For comics, the 1980s were a Wild West in terms of experimental and varied content, with publishers large and small taking chances, and new creators coming into town and leaving before you had a chance to fully appreciate them. A recent post by Tom Spurgeon jogged my memory on a space-faring dog named Dalgoda who lived in a European-esque sci-fi world. The eight-issue series was released by Fantagraphics, and it was admittedly a strange title in the publisher's output but fit inside the larger eclectic framework of the era. At the time, a certain group of mutated turtles were kicking up a storm. But unlike Eastman and Laird's weapon-wielding terrapins, the Dalgoda series came and went without any discernible buzz or toy tie-ins.

The Dalgoda series, written by Jan Strnad with art by Dennis Fujitake, followed the dog-faced Dalgoda as an emmisary from the alien race the Canida sent to broker peace with Earth. It was some epic and eclectic space adventure when a third race intervenes to nix the potential Canida-Earth alliance and takes out Dalgoda's fleet, leaving him to find refuge and resources with the outskirts of human society in space.

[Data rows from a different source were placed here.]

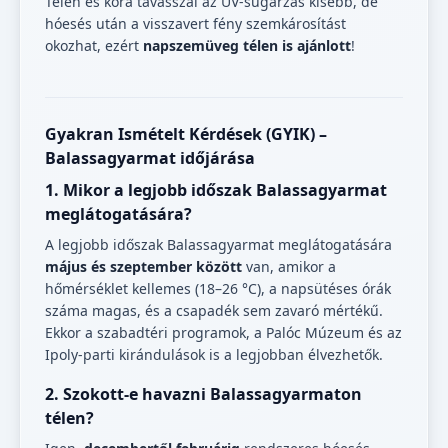
Télen és kora tavasszal az UV-sugárzás kisebb, de
hóesés után a visszavert fény szemkárosítást
okozhat, ezért
napszemüveg télen is ajánlott
!
Gyakran Ismételt Kérdések (GYIK) –
Balassagyarmat időjárása
1. Mikor a legjobb időszak Balassagyarmat
meglátogatására?
A legjobb időszak Balassagyarmat meglátogatására
május és szeptember között
van, amikor a
hőmérséklet kellemes (18–26 °C), a napsütéses órák
száma magas, és a csapadék sem zavaró mértékű.
Ekkor a szabadtéri programok, a Palóc Múzeum és az
Ipoly-parti kirándulások is a legjobban élvezhetők.
2. Szokott-e havazni Balassagyarmaton
télen?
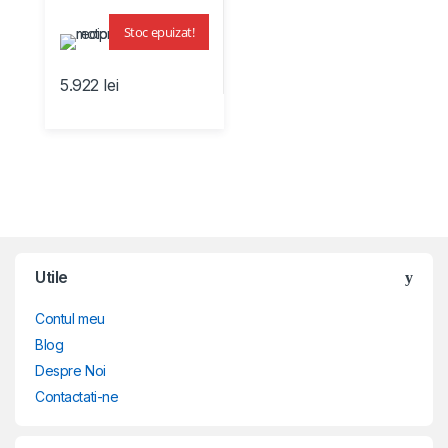
Stoc epuizat!
5.922
lei
Brands Carousel
Utile
Contul meu
Blog
Despre Noi
Contactati-ne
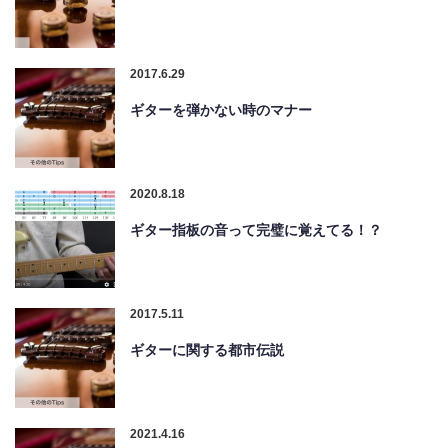
2017.6.29
ギターを弾かない時のマナー
2020.8.18
ギター指板の音って完璧に覚えてる！？
2017.5.11
ギターに関する都市伝説
2021.4.16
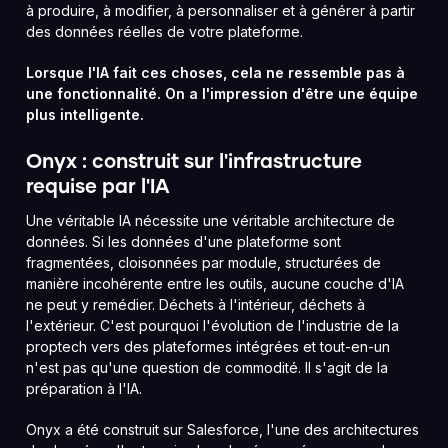
à produire, à modifier, à personnaliser et à générer à partir
des données réelles de votre plateforme.
Lorsque l'IA fait ces choses, cela ne ressemble pas à
une fonctionnalité. On a l'impression d'être une équipe
plus intelligente.
Onyx : construit sur l'infrastructure
requise par l'IA
Une véritable IA nécessite une véritable architecture de
données. Si les données d'une plateforme sont
fragmentées, cloisonnées par module, structurées de
manière incohérente entre les outils, aucune couche d'IA
ne peut y remédier. Déchets à l'intérieur, déchets à
l'extérieur. C'est pourquoi l'évolution de l'industrie de la
proptech vers des plateformes intégrées et tout-en-un
n'est pas qu'une question de commodité. Il s'agit de la
préparation à l'IA.
Onyx a été construit sur Salesforce, l'une des architectures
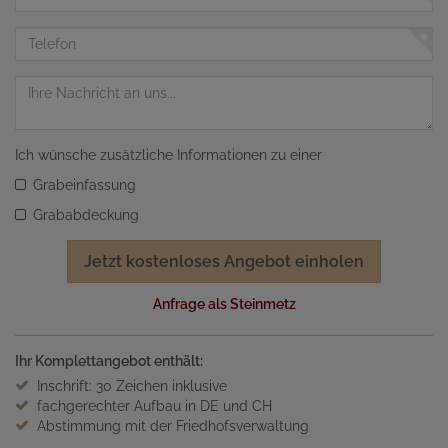
Mail
Adresse
Telefon
Nachricht
Ich wünsche zusätzliche Informationen zu einer
Grabeinfassung
Grababdeckung
Jetzt kostenloses Angebot einholen
Anfrage als Steinmetz
Ihr Komplettangebot enthält:
Inschrift: 30 Zeichen inklusive
fachgerechter Aufbau in DE und CH
Abstimmung mit der Friedhofsverwaltung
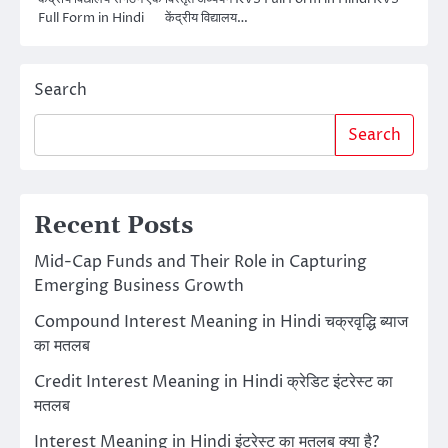
Full Form in Hindi केंद्रीय विद्यालय…
Search
Search
Recent Posts
Mid-Cap Funds and Their Role in Capturing
Emerging Business Growth
Compound Interest Meaning in Hindi चक्रवृद्धि ब्याज
का मतलब
Credit Interest Meaning in Hindi क्रेडिट इंटरेस्ट का
मतलब
Interest Meaning in Hindi इंटरेस्ट का मतलब क्या है?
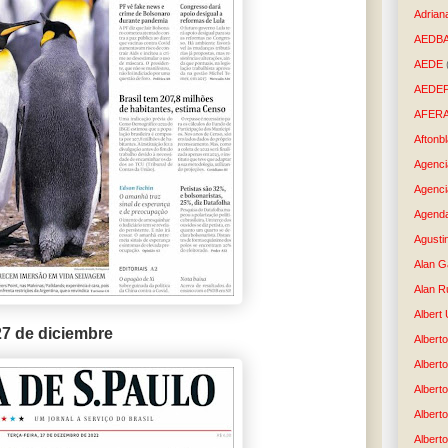
Adrian
AEDB
AEDE
AEDE
AFER
Aftonb
Agenci
Agenci
Agenda
Agusti
Alan G
Alan R
Albert
27 de diciembre
Alberto
Albert
Albert
Albert
Albert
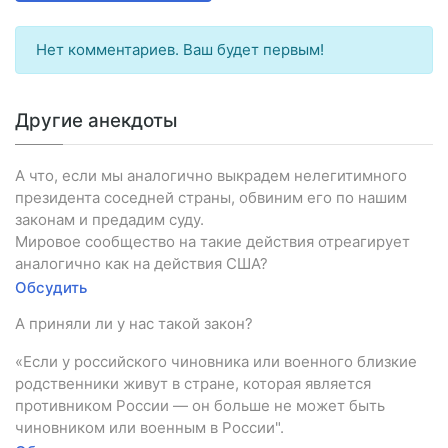
Нет комментариев. Ваш будет первым!
Другие анекдоты
А что, если мы аналогично выкрадем нелегитимного
президента соседней страны, обвиним его по нашим
законам и предадим суду.
Мировое сообщество на такие действия отреагирует
аналогично как на действия США?
Обсудить
А приняли ли у нас такой закон?
«Если у российского чиновника или военного близкие
родственники живут в стране, которая является
противником России — он больше не может быть
чиновником или военным в России".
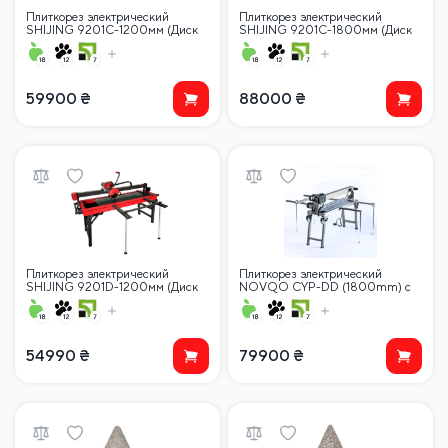
Плиткорез электрический
Плиткорез электрический
SHIJING 9201C-1200мм (Диск
SHIJING 9201C-1800мм (Диск
120 мм) с ЖК-дисплеем
120 мм) с ЖК-дисплеем
59900
₴
88000
₴
Плиткорез электрический
Плиткорез электрический
SHIJING 9201D-1200мм (Диск
NOVQO CYP-DD (1800mm) с
120 мм) с ЖК-дисплеем
автоматикой
54990
₴
79900
₴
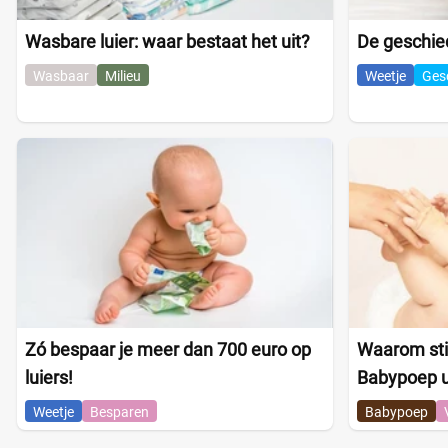
Wasbare luier: waar bestaat het uit?
De geschied
Wasbaar
Milieu
Weetje
Ges
Zó bespaar je meer dan 700 euro op
Waarom sti
luiers!
Babypoep u
Weetje
Besparen
Babypoep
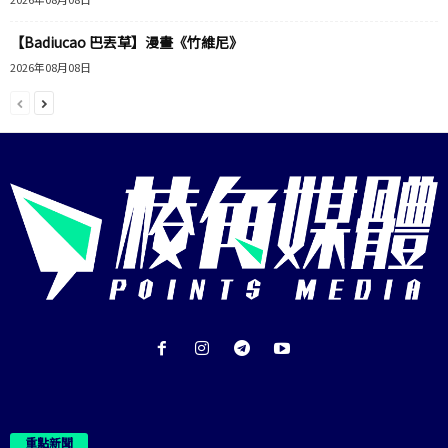
【Badiucao 巴丟草】漫畫《竹維尼》
2026年08月08日
重點新聞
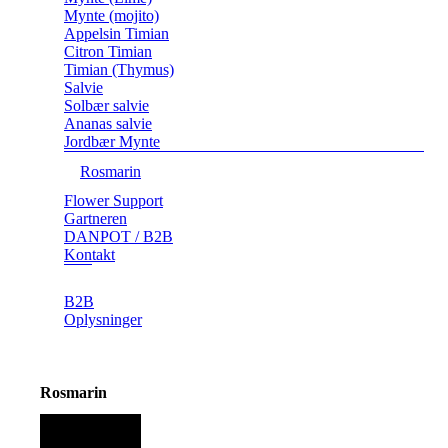
Mynte (mojito)
Appelsin Timian
Citron Timian
Timian (Thymus)
Salvie
Solbær salvie
Ananas salvie
Jordbær Mynte
Rosmarin
Flower Support
Gartneren
DANPOT / B2B
Kontakt
B2B
Oplysninger
Rosmarin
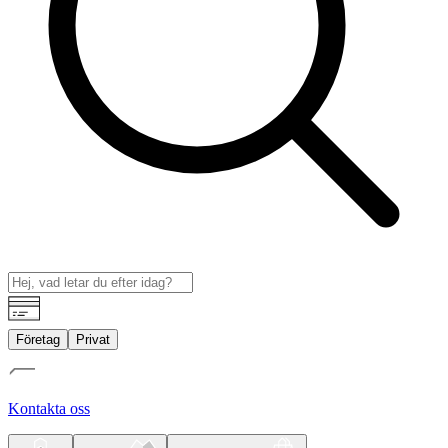
Företag
Privat
Kontakta oss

It was a fun series, and bolstered by a great pair of backups such as "The Bojeffries Saga" by Alan Moore and Steve Parkhouse, and "Grimwood's Daughter" by Strnad and Kevin Nowlan. After eight issues it went on a brief hiatus before a brief return in a new series, Flesh & Bones, before disappearing permanently. As time went on, it's become one of those titles I'm surprised hasn't been collected in a trade paperback but also half-worried it wouldn't do well enough sales-wise to pay off for any publisher who took a chance on it. In 2010, Colin Smith wrote an endearing open letter to Dalgoda that's worth reading if you're in a reminiscing mood, which'll give me time to buy up the back issues online on the cheap before you try to do it, too.